PLA is the most commonly used filament. It’s a very strong, easy to print and biodegradable material. The perfect choice for printing large objects thanks to its low thermal expansion (with little to no warping) and for printing tiny parts because of its low melting temperature.
PLA melts at a relatively low temperature of about 175 degrees Celsius. Unlike so-called thermoset materials, PLA can be heated past its melting point multiple times with very little degradation. It’s a hard material, but that also means it’s somewhat brittle, and once it breaks, it likes to shatter.
The best use of PLA is for printing concept models, prototypes, miniatures, jewelry, low-wear toys, etc.

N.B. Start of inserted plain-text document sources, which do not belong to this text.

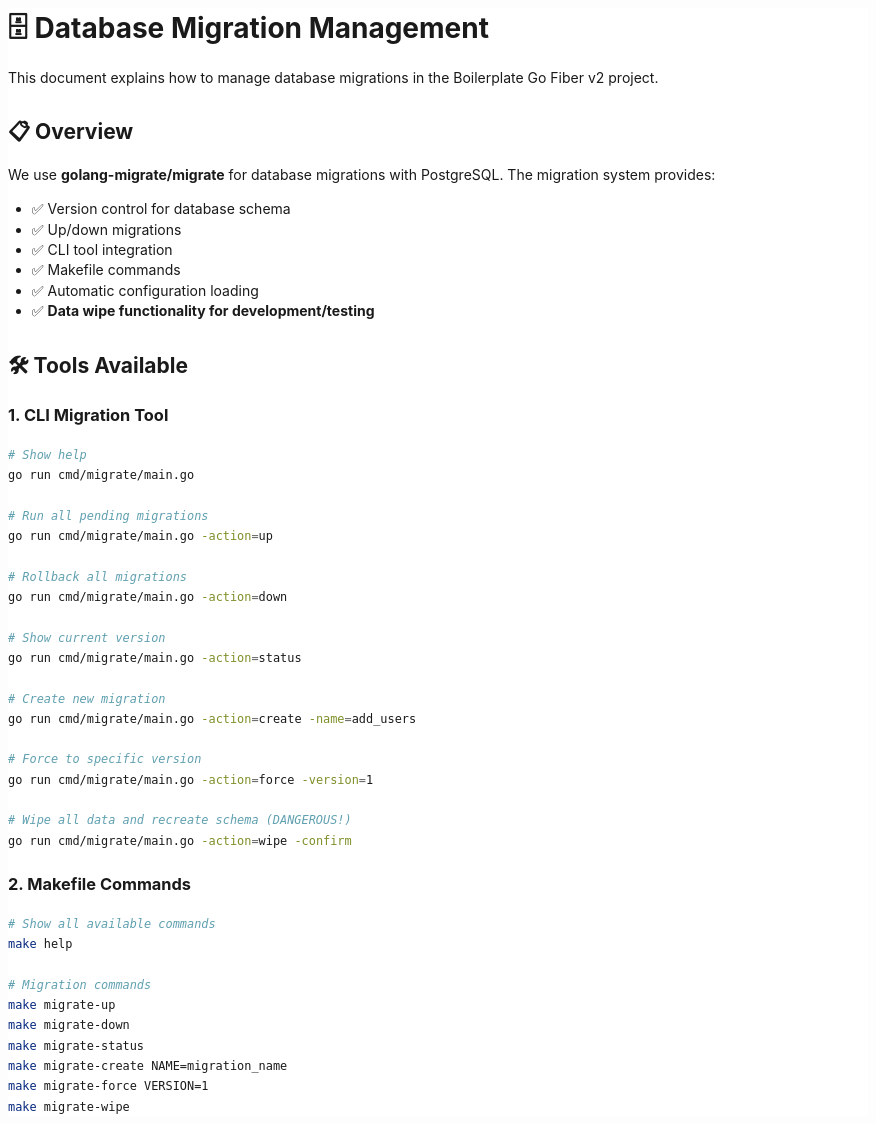 # 🗄️ Database Migration Management

This document explains how to manage database migrations in the Boilerplate Go Fiber v2 project.

## 📋 Overview

We use **golang-migrate/migrate** for database migrations with PostgreSQL. The migration system provides:

-   ✅ Version control for database schema
-   ✅ Up/down migrations
-   ✅ CLI tool integration
-   ✅ Makefile commands
-   ✅ Automatic configuration loading
-   ✅ **Data wipe functionality for development/testing**

## 🛠️ Tools Available

### 1. CLI Migration Tool

```bash
# Show help
go run cmd/migrate/main.go

# Run all pending migrations
go run cmd/migrate/main.go -action=up

# Rollback all migrations
go run cmd/migrate/main.go -action=down

# Show current version
go run cmd/migrate/main.go -action=status

# Create new migration
go run cmd/migrate/main.go -action=create -name=add_users

# Force to specific version
go run cmd/migrate/main.go -action=force -version=1

# Wipe all data and recreate schema (DANGEROUS!)
go run cmd/migrate/main.go -action=wipe -confirm
```

### 2. Makefile Commands

```bash
# Show all available commands
make help

# Migration commands
make migrate-up
make migrate-down
make migrate-status
make migrate-create NAME=migration_name
make migrate-force VERSION=1
make migrate-wipe
```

However, PLA is not a perfect material and, just like every other plastic, has some disadvantages. The low print temperature also means low-temperature resistance. Parts start to lose mechanical strength at temperatures over 60 °C.
The combination of being both biodegradable and having low-temperature resistance means that it’s not ideal for outdoor use, also due to the low UV-resistance.
PLA is only soluble in chemicals like chloroform or hot benzene. Use glue to connect multiple parts together.
Even though PLA is biodegradable, and the material on its own is food safe, we suggest not to drink or eat from your 3D prints repeatedly. It’s because of the small fractures in the print surface, which means bacteria can build up in there over time. You can prevent this by applying a food-safe coating.